------ Excerpt provided ------
## World Bank Module
**Table of Contents**
1. Set up data connection with world bank climate api using _wbpy_ library. Note: country_codes is list of ISO codes used by the world bank and are 'keys' to its database
2. How is data being stored? Preliminary processing. Naive implementation of grab_worldbank()
3. Final version of grab_worldbank()
4. Example uses

**Note: NEED to install wbpy <------- **
- wbpy: https://github.com/mattduck/wbpy. 
    * _not an official Python library for the world bank, but is well documented/used, and handles all the intricacies of interfacing with the World Bank RESTFUL API. 
    * Our project will appropriately unittest any and all functions incorporating the wbpy library. 
    
**Functions grab_worldbank() and test_output_grab_worldbank() also stored in grab_worldbank.py**

## 1 & 2

In [10]:
import wbpy
import pandas as pd
import sys

country_codes = pd.read_csv('country_iso_codes.csv')['CODE'].dropna()
climate_api = wbpy.ClimateAPI()



In [9]:
def grab_worldbank():
    """
    Function handle to return pointer to worldbank dataset for all countries
    
    Arguments:
    -Currently None
    
    Returns:
    - dict:
    
    """
    climate_api = wbpy.ClimateAPI()
    country_codes = pd.read_csv('country_iso_codes.csv')['CODE'].dropna()
    dataset = {}
    for code in country_codes: 
        try:       
            dataset[code]=climate_api.get_instrumental(data_type='tas',interval='year',locations=[code])
        except Exception as e: 
            print("Encountered Error Getting Data for Code: {}".format(code))
            continue
    return dataset



In [5]:
#Run it 
wb_data = grab_worldbank()
print(type(wb_data))
------ Excerpted data ------
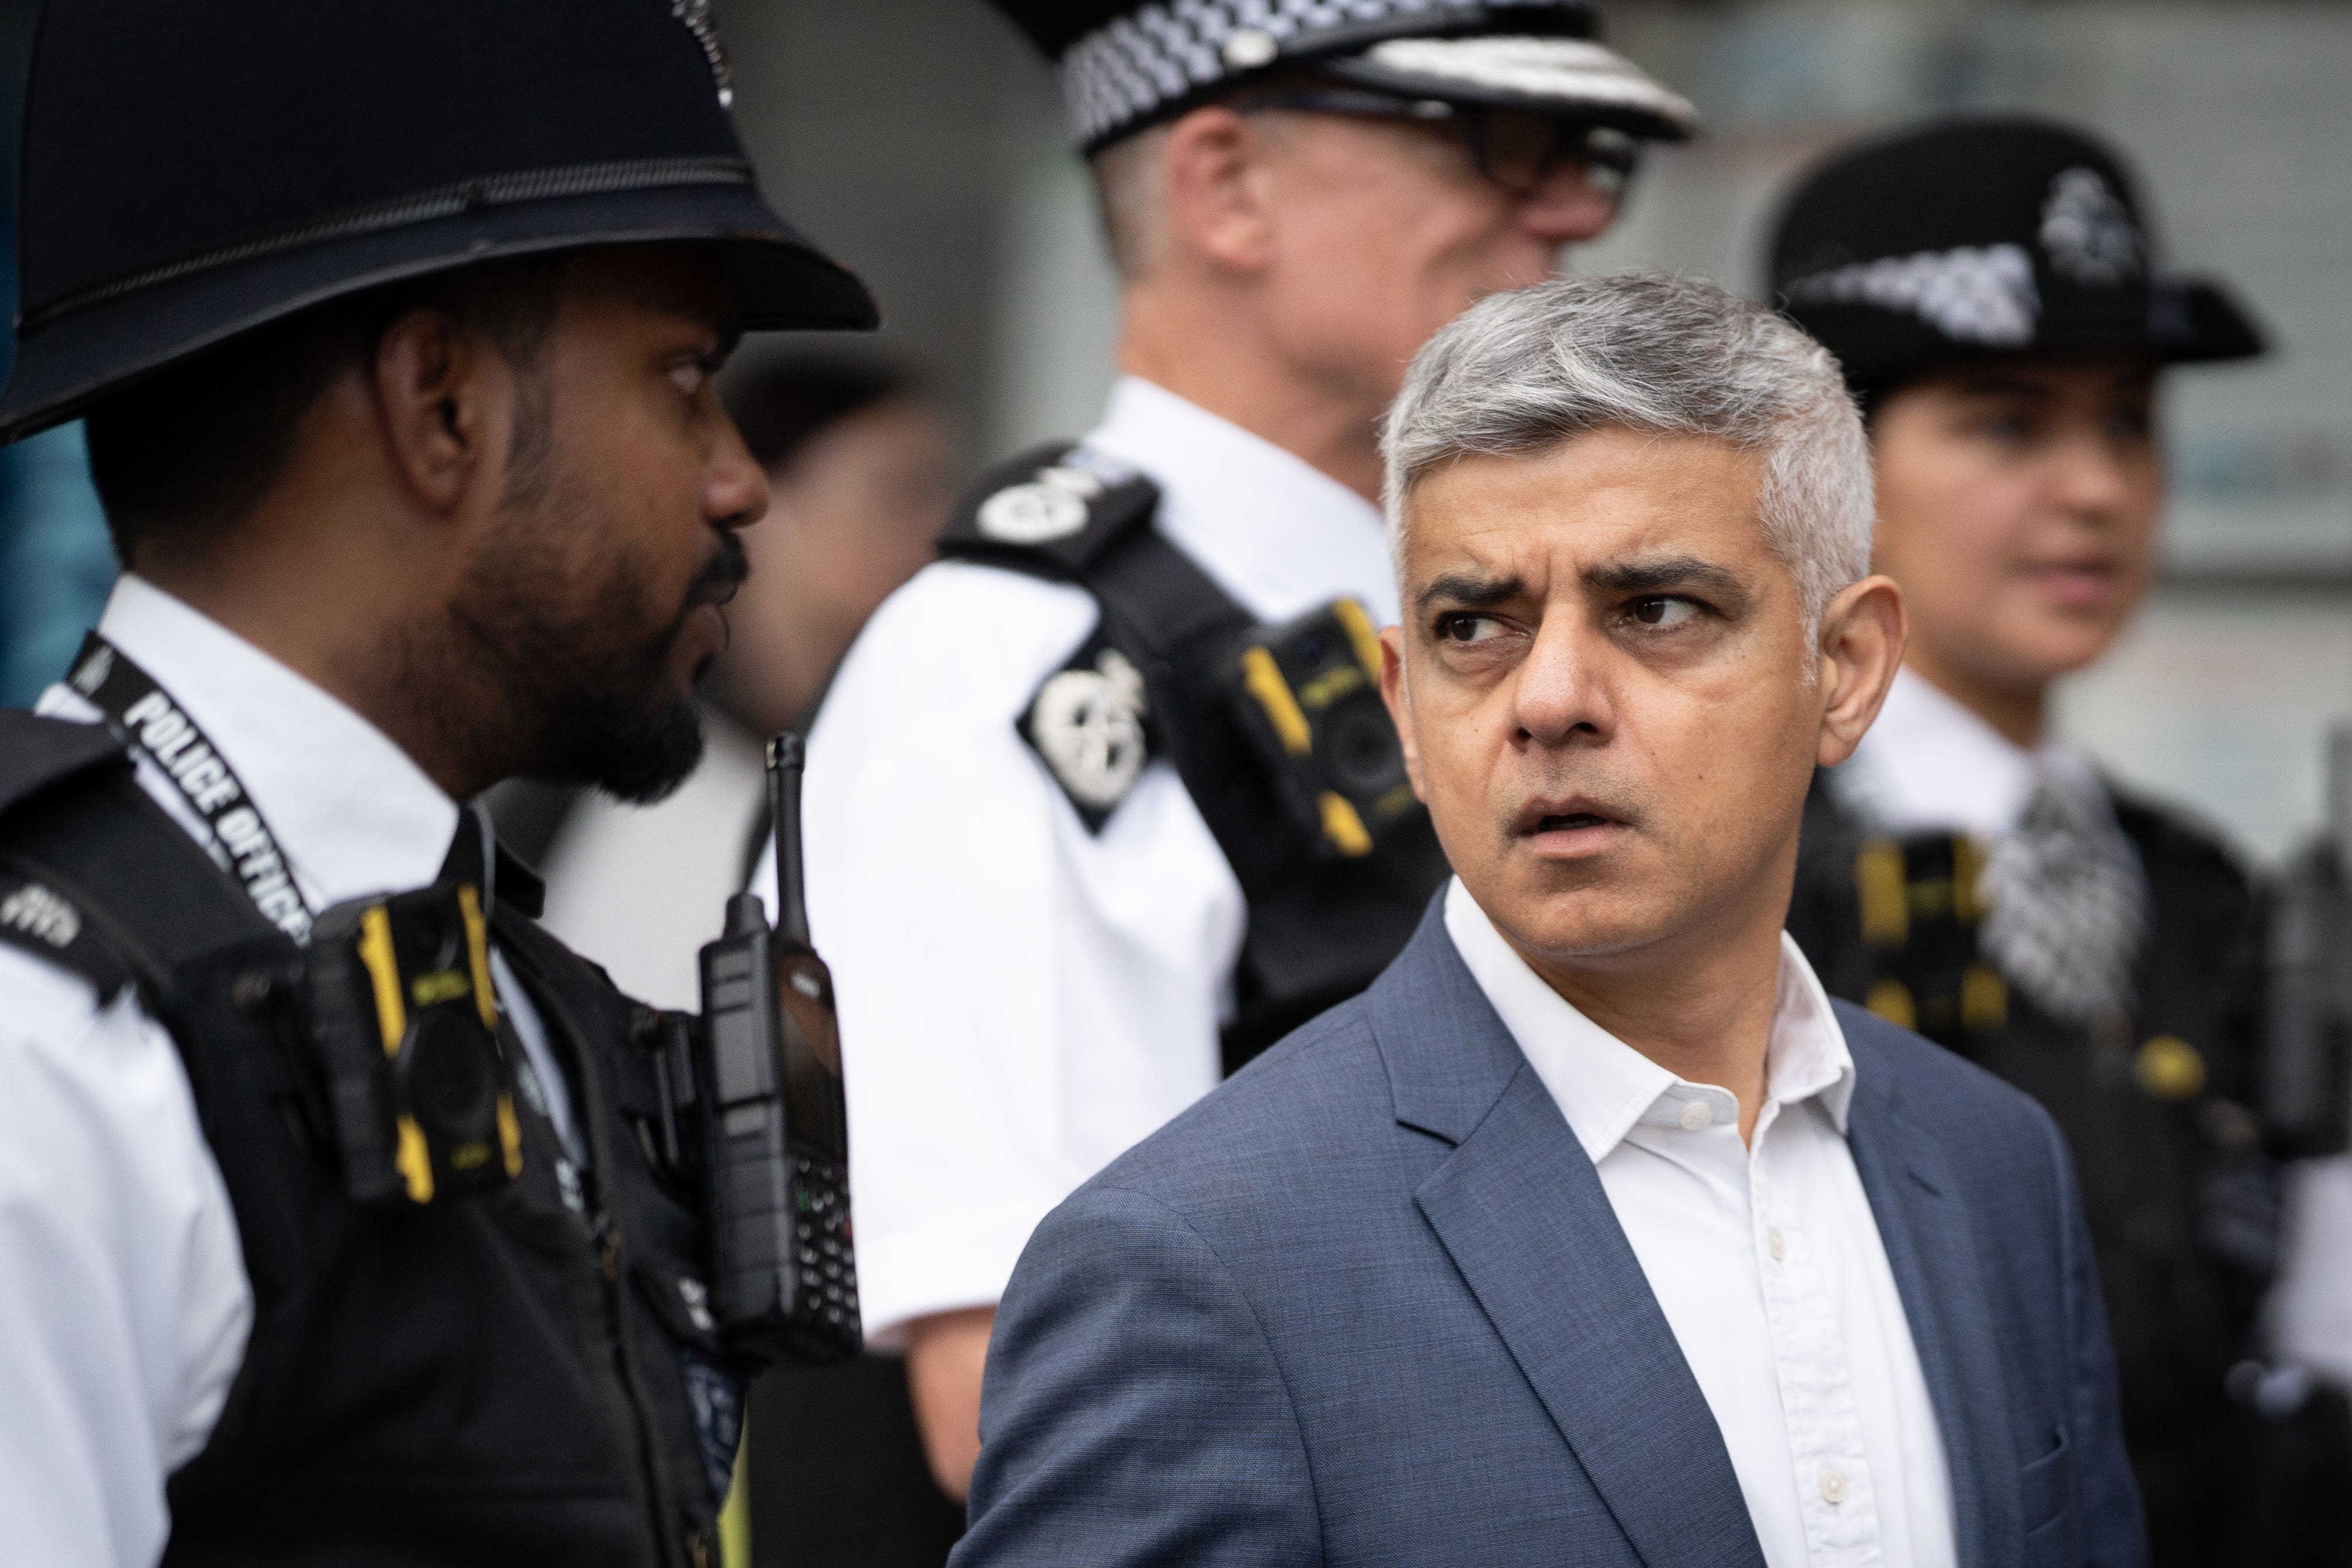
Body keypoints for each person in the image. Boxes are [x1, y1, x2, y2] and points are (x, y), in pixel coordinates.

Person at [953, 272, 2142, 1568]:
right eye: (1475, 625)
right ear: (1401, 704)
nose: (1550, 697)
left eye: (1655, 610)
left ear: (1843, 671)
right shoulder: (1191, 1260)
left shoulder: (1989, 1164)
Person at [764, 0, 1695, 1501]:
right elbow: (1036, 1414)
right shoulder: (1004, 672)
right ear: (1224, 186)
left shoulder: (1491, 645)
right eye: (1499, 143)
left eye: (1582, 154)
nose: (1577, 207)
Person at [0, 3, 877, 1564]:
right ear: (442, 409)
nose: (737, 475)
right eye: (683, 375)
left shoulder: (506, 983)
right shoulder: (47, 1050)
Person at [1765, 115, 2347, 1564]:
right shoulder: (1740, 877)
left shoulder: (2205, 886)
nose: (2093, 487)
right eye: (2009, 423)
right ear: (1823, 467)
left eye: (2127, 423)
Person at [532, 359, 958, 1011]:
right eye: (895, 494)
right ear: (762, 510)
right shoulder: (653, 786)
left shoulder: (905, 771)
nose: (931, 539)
------
Could you retype the part of the World Bank module page between "except Exception as" and "print(type(wb_data))", inclusive? Nothing in the records is needed here.

◆ **Your solution**
except Exception as e: 
            print("Encountered Error Getting Data for Code: {}".format(code))
            continue
    return dataset



In [5]:
#Run it 
wb_data = grab_worldbank()
print(type(wb_data))